WRITTEN TASK A: Reproduce the records verbatim, starting at the line that contains "List all objects" and continuing through the end of the records, including both of those lines, and omit the pictures from your answer.

PROVIDED TEXT:
%%

And Now, Ladies and Gentlemen, a Message From the ‘Saturday Night Live’ President of the United States

Impressionists have second-class-citizen status in comedy. Even Steve Coogan once dismissively compared his and Rob Brydon’s spectacular Michael Caine–off in The Trip to watching a juggler: impressive but meaningless. Yet, maybe precisely because impressions delight so readily and so broadly, requiring a minimum of analysis, they can offer a kind of funhouse mirror for the zeitgeist. After all, one of the pillars of Saturday Night Live’s ever-regenerating bid for relevance has always been its impressions — and the summa of its imitation game, I’d argue, is the president of the United States

Funnily enough, SNL’s ur-POTUS impression wasn’t much of an actual impression. Chevy Chase as Gerald Ford quickly became iconic — the New York Times even published a piece by Chase when Ford died — even though the comedian captured so little of the actual Ford. For me, and I suspect for a lot of people to whom Watergate was just a hefty chunk in an A.P. U.S. history course, the enduring mental image of Ford is a 110 percent committed Chase taking a dive off a toppling Christmas tree. In fact, the real Ford may have been the most athletic man to sit in the Oval Office — he almost played professional football. But Chase harped on his Air Force One stumble so relentlessly that people actually debated whether it cost Ford the ’76 presidential race.

Saturday Night Live

I highly doubt that, but it sounds compelling doesn’t it? What Chase’s impression really did was distill an idea. There was no subtle critique of policies, no parody of personality, no character insight. Instead, Chase’s blundering was an emblem of someone thrust awkwardly into a role he might not quite be ready to play: It’s impression as abstraction or even surrealism. It was Dada Ford. What, if anything, did that say about America? That a country whose ideals had been so badly bruised by Watergate wasn’t ready for trenchant satire yet? That the political conversation was so fully cooked over the mere fact of Ford in the Oval Office — let alone his pardoning Richard Nixon — that all we wanted was pure, Chaplinesque physical comedy? Maybe. But what it immediately meant was that future leaders of the free world would now and forever have to reckon with Saturday Night Live as mocker-in-chief.

Click here for all of our Saturday Night Live at 40 content and to vote for the best SNL cast member ever.

After Chase left and Jimmy Carter was elected president, that duty fell to Dan Aykroyd. His Carter brought the presidential impression back into the world of caricature — though interestingly Aykroyd refused to get rid of his mustache for either his Carter or retrospective Nixon impressions. But now, with the immediate legacy of Watergate growing more distant, we were ready to look our faux-commander-in-chief squarely in the eye and laugh at him. Aykroyd nailed Carter’s earnest Southern lilt, adding a twist of his slickster salesman from the famous Bass-omatic sketch. Aykroyd’s mustache was almost a badge: He formed his Carter so concretely that you were willing to erase it in your mind’s eye. This time, not only was America ready to laugh at Carter’s homespun advice — wear that sweater! — it needed to. (With the passing of time, Aykroyd was also free to take on Nixon and transform the Shakespearean villain into a brooding, megalomaniacal buffoon who called John Belushi’s blushing Henry Kissinger “Jew Boy.”)

%%

WRITTEN TASK B: In the article about Saturday Night Live's presidential impressions, who refused to get rid of his mustache when playing Carter and Nixon?

INFORMATION PROVIDED:

%%

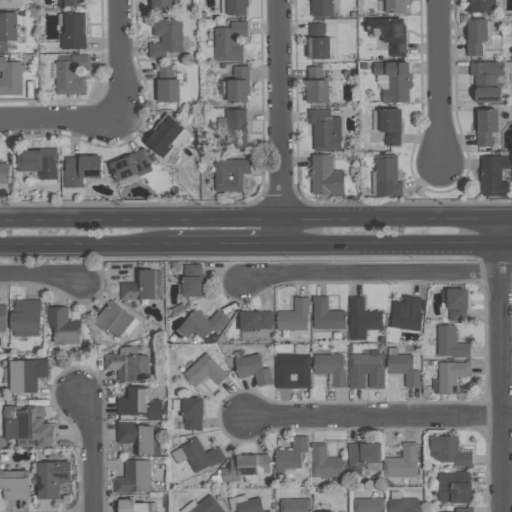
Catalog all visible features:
building: (74, 2)
building: (11, 4)
building: (162, 5)
building: (393, 7)
building: (482, 7)
building: (232, 8)
building: (322, 8)
building: (7, 29)
building: (8, 29)
building: (76, 31)
building: (72, 32)
building: (392, 32)
building: (477, 35)
building: (389, 36)
building: (476, 36)
building: (167, 37)
building: (167, 39)
building: (231, 41)
building: (320, 41)
building: (321, 41)
building: (230, 42)
road: (123, 62)
building: (71, 74)
building: (73, 75)
building: (11, 76)
building: (10, 78)
building: (396, 80)
building: (489, 81)
road: (435, 82)
building: (487, 82)
building: (391, 83)
building: (169, 84)
building: (237, 84)
building: (239, 85)
building: (318, 85)
building: (316, 86)
building: (168, 92)
road: (54, 117)
road: (282, 121)
building: (388, 125)
building: (390, 125)
building: (488, 126)
building: (235, 128)
building: (325, 129)
building: (326, 129)
building: (487, 129)
building: (236, 130)
building: (166, 133)
building: (165, 134)
building: (40, 161)
building: (39, 162)
building: (131, 164)
building: (132, 165)
building: (82, 168)
building: (82, 169)
building: (5, 171)
building: (5, 172)
building: (230, 174)
building: (231, 174)
building: (495, 174)
building: (326, 175)
building: (386, 175)
building: (496, 175)
building: (325, 176)
building: (387, 176)
road: (250, 217)
road: (506, 218)
road: (84, 243)
road: (227, 243)
road: (398, 244)
road: (43, 272)
road: (372, 273)
building: (192, 280)
building: (194, 280)
building: (140, 285)
building: (141, 286)
building: (458, 303)
building: (458, 304)
building: (407, 312)
building: (409, 313)
building: (327, 314)
building: (328, 314)
building: (295, 315)
building: (296, 316)
building: (3, 317)
building: (4, 317)
building: (28, 317)
building: (27, 318)
building: (115, 318)
building: (363, 318)
building: (116, 319)
building: (364, 319)
building: (256, 320)
building: (257, 320)
building: (202, 323)
building: (203, 323)
building: (63, 325)
building: (65, 326)
building: (451, 342)
building: (452, 342)
building: (127, 364)
building: (130, 364)
road: (503, 365)
building: (333, 367)
building: (254, 368)
building: (332, 368)
building: (403, 368)
building: (405, 368)
building: (255, 369)
building: (205, 370)
building: (206, 370)
building: (293, 370)
building: (294, 370)
building: (367, 370)
building: (367, 370)
building: (28, 374)
building: (452, 374)
building: (27, 375)
building: (453, 375)
building: (140, 401)
building: (140, 403)
building: (190, 412)
road: (375, 413)
building: (194, 414)
building: (29, 426)
building: (30, 426)
building: (137, 436)
building: (138, 437)
building: (451, 450)
building: (452, 450)
road: (92, 451)
building: (292, 453)
building: (197, 454)
building: (293, 454)
building: (364, 454)
building: (199, 455)
building: (365, 456)
building: (403, 461)
building: (326, 462)
building: (326, 462)
building: (404, 462)
building: (253, 463)
building: (246, 466)
building: (53, 477)
building: (53, 477)
building: (135, 477)
building: (136, 477)
building: (16, 484)
building: (455, 485)
building: (455, 486)
building: (16, 487)
building: (246, 504)
building: (249, 504)
building: (295, 504)
building: (133, 505)
building: (204, 505)
building: (295, 505)
building: (370, 505)
building: (370, 505)
building: (405, 505)
building: (405, 505)
building: (133, 506)
building: (208, 506)
building: (463, 509)
building: (464, 509)
building: (326, 511)
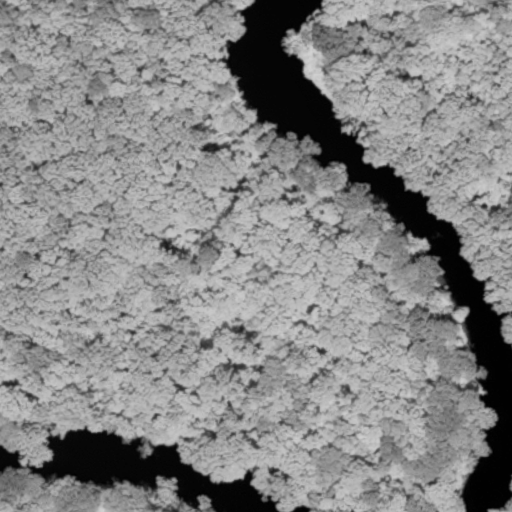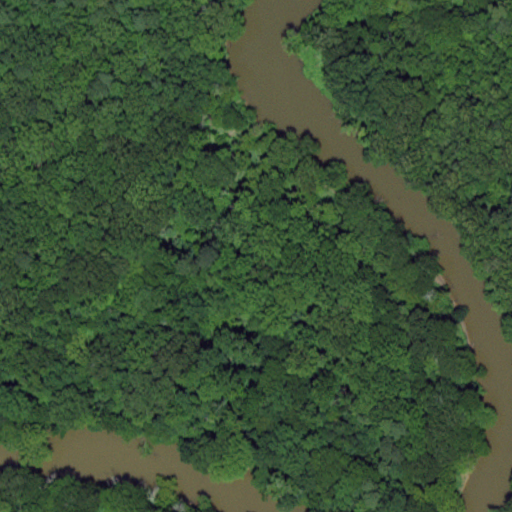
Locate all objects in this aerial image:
river: (488, 419)
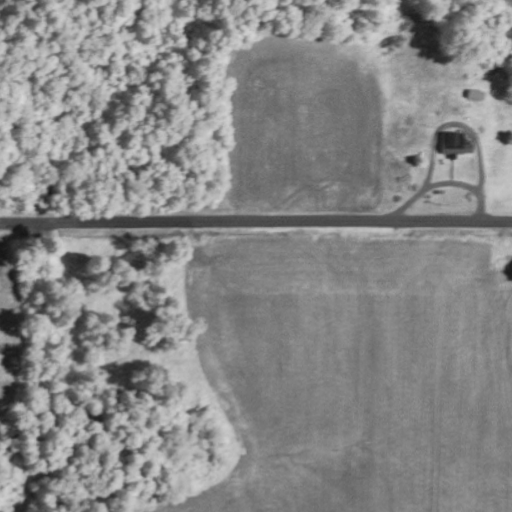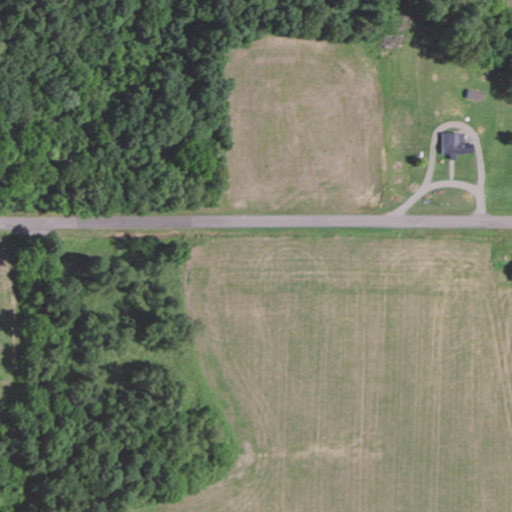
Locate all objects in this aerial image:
building: (451, 143)
road: (256, 222)
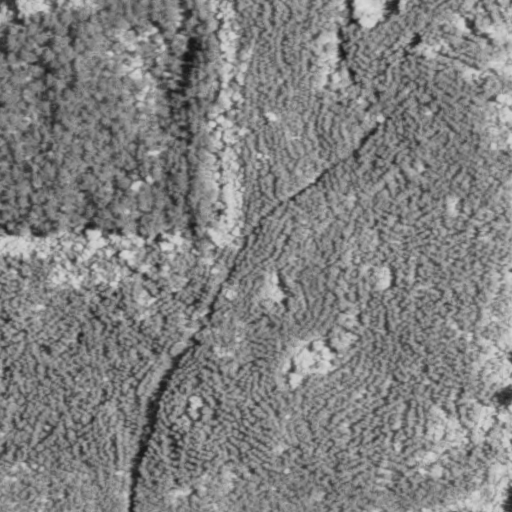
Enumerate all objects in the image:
road: (324, 354)
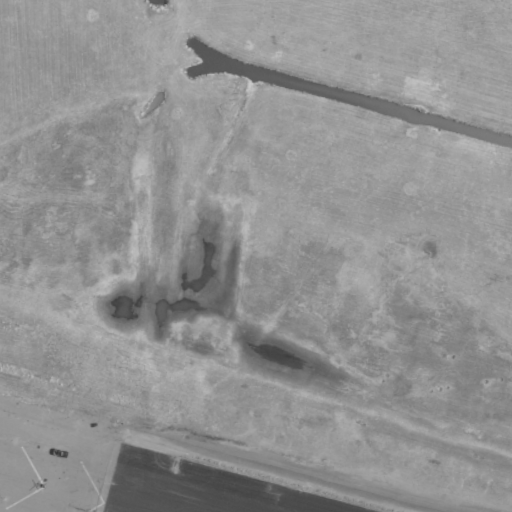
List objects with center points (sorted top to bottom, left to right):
airport: (256, 256)
road: (319, 477)
airport runway: (65, 494)
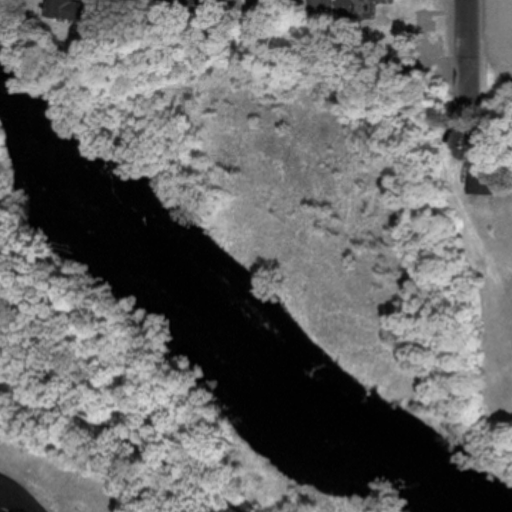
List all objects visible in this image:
building: (178, 2)
building: (367, 2)
building: (318, 4)
building: (60, 10)
road: (463, 50)
crop: (495, 53)
building: (474, 176)
river: (216, 305)
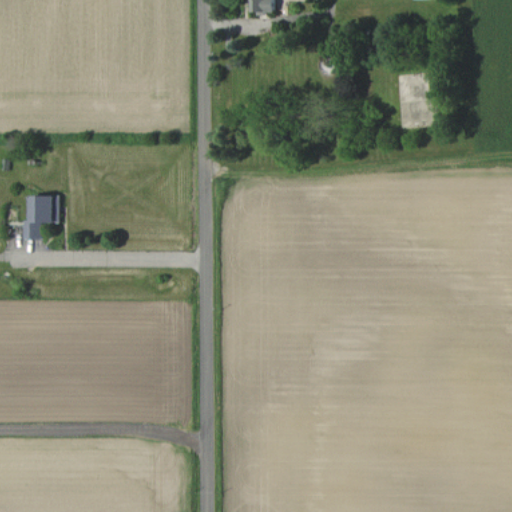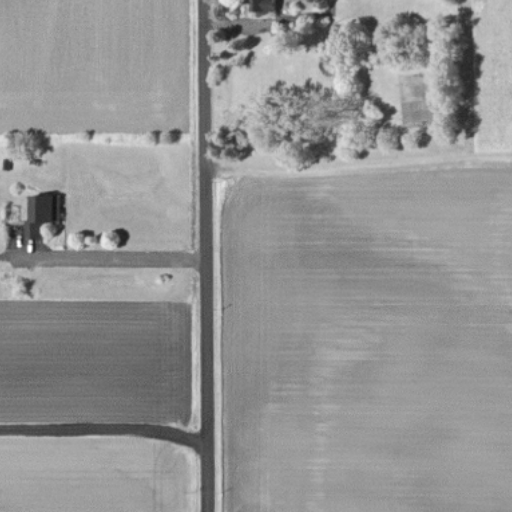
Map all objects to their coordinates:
building: (264, 5)
building: (44, 212)
road: (121, 256)
road: (208, 256)
road: (106, 426)
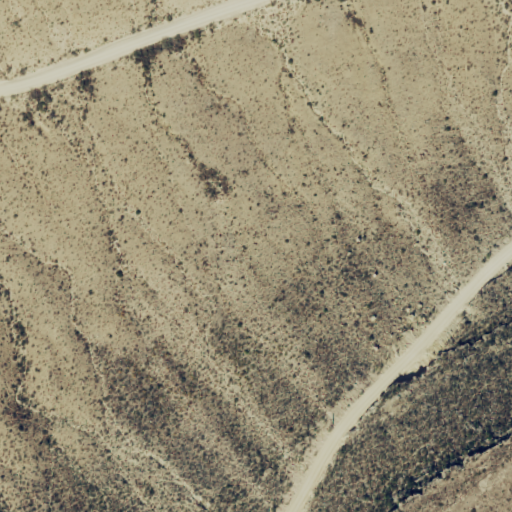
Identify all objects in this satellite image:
road: (403, 240)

%%

WORKED ANSWER A:
List all objects visible in this image:
building: (178, 2)
building: (367, 2)
building: (318, 4)
building: (60, 10)
road: (463, 50)
crop: (495, 53)
building: (474, 176)
river: (216, 305)
Map all objects to their coordinates:
building: (264, 5)
building: (44, 212)
road: (121, 256)
road: (208, 256)
road: (106, 426)
Identify all objects in this satellite image:
road: (403, 240)

WORKED ANSWER B: Dan Aykroyd